Alabama Lions Sight Manager, Lion Julie Beckham, and newly hired Mobile Screening Unit driver, Lion J.C. Elsberry, recently caravaned with UAB and Vision Service Plan personnel to deliver the ALSCA Mobile Screening Unit trailer to Bay St. Louis, Mississippi, which was completely ravaged by Hurricane Katrina.
On Thursday, October 6th, the team departed from Birmingham, and arrived in Bay St. Louis late Thursday evening. After dropping off the unit at Hancock Medical Center, the crew drove back to Mobile to spend the night, and then back to Bay St. Louis early the following morning to begin set-up.
In the daylight, the surroundings were very sobering. "The entire town is completely destroyed," said Lion Julie Beckham. "Most of the residents seemed to have left, but the ones that stayed were just walking around, still in shock."
Friday morning, Dr. Stan Newman, a local optometrist, came to see the unit. Both his practice in Bay St.

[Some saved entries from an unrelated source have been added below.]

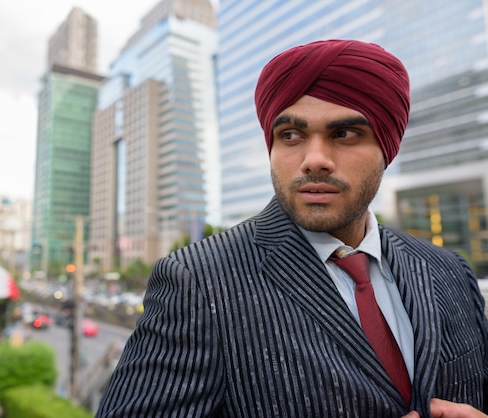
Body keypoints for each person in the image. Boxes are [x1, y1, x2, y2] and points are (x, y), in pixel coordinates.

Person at [95, 39, 488, 417]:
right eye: (291, 135)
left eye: (345, 134)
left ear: (387, 147)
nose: (314, 160)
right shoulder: (198, 281)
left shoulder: (448, 270)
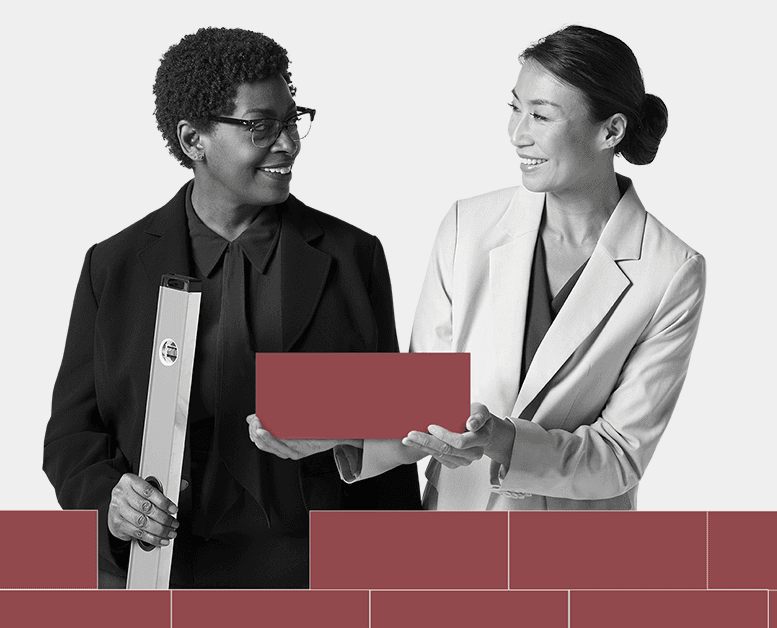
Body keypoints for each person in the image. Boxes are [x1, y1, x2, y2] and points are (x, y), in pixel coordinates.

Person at [253, 25, 704, 510]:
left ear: (610, 131)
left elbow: (618, 457)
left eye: (540, 115)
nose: (517, 134)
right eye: (515, 108)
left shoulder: (671, 271)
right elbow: (423, 398)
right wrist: (335, 428)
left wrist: (503, 441)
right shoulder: (467, 226)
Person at [42, 27, 420, 589]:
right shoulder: (113, 265)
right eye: (261, 126)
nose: (289, 143)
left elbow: (393, 429)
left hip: (318, 578)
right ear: (193, 139)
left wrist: (400, 581)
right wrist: (110, 504)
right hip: (165, 575)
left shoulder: (352, 257)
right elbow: (73, 435)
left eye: (293, 120)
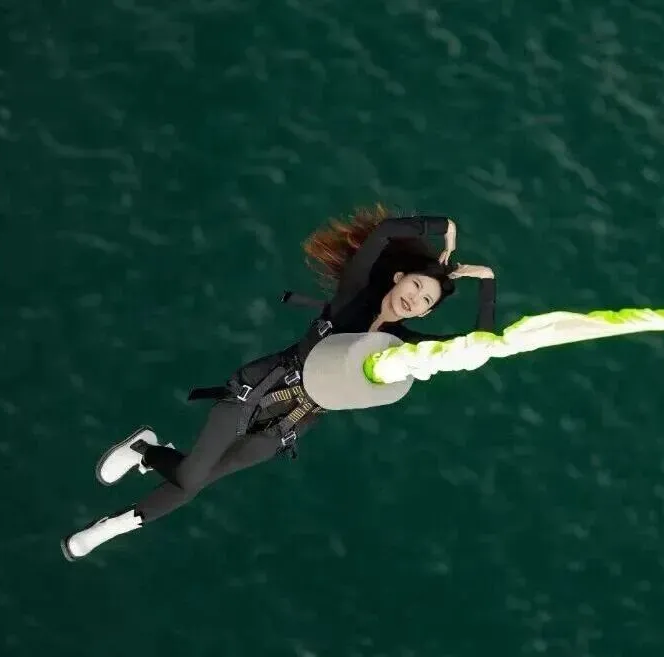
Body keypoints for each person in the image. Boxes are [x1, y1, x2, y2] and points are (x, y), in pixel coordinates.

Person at [60, 206, 497, 561]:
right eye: (416, 285)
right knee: (191, 477)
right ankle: (144, 454)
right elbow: (384, 232)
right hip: (258, 390)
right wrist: (445, 228)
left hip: (290, 424)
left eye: (425, 301)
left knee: (199, 481)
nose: (414, 298)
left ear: (425, 313)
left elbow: (477, 350)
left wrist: (486, 282)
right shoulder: (354, 296)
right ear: (400, 277)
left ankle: (120, 510)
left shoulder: (402, 345)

Louis and his home in Hattiesburg were destroyed by the hurricane. Dr. Newman and others will be using the unit as an office to treat patients while their offices are being rebuilt.

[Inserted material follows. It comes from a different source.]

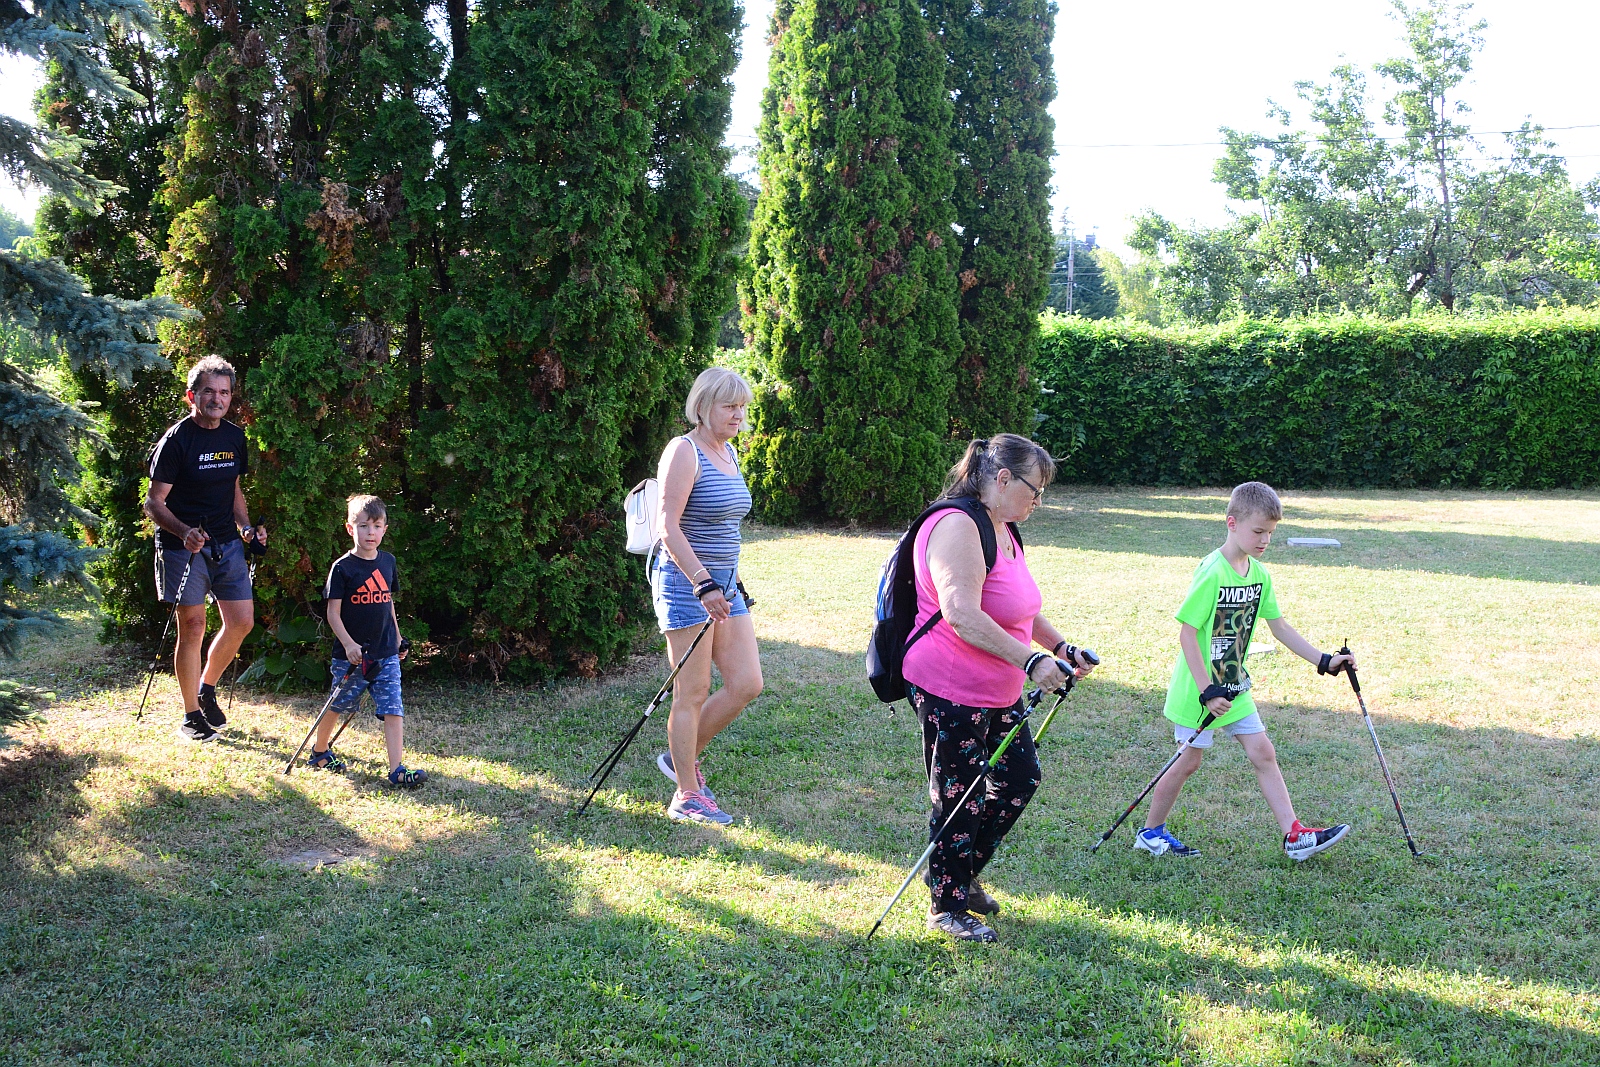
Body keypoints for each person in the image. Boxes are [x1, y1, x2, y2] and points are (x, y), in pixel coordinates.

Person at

Although it has been almost two months since the hurricane, there is still much work to be done and many services to be provided. "We knew very little about this area," said Kim Crimmins, a disaster relief employee of Sacramento-based VSP. "We told ourselves, we want to help, now where can we go?"
"To date the effort has gone really well," said fellow VSP employee, Doug Ljung, two weeks after the unit was placed in Bay St. Louis. "We have seen over 200 patients and we now have another mobile unit in New Orleans. Thanks to the partnership of the Lions to get us started, we are now locating other sites to provide services throughout Mississippi and Louisiana including a 1,200 person cruise ship that is housing evacuees. We are working 16 hour days as we plan for each day which is busier than the previous one. We are hoping to see a couple of thousand people, or more, before we are through."
Alabama Lions Sight's mobile unit is scheduled to be in Bay St. Louis for 30 days.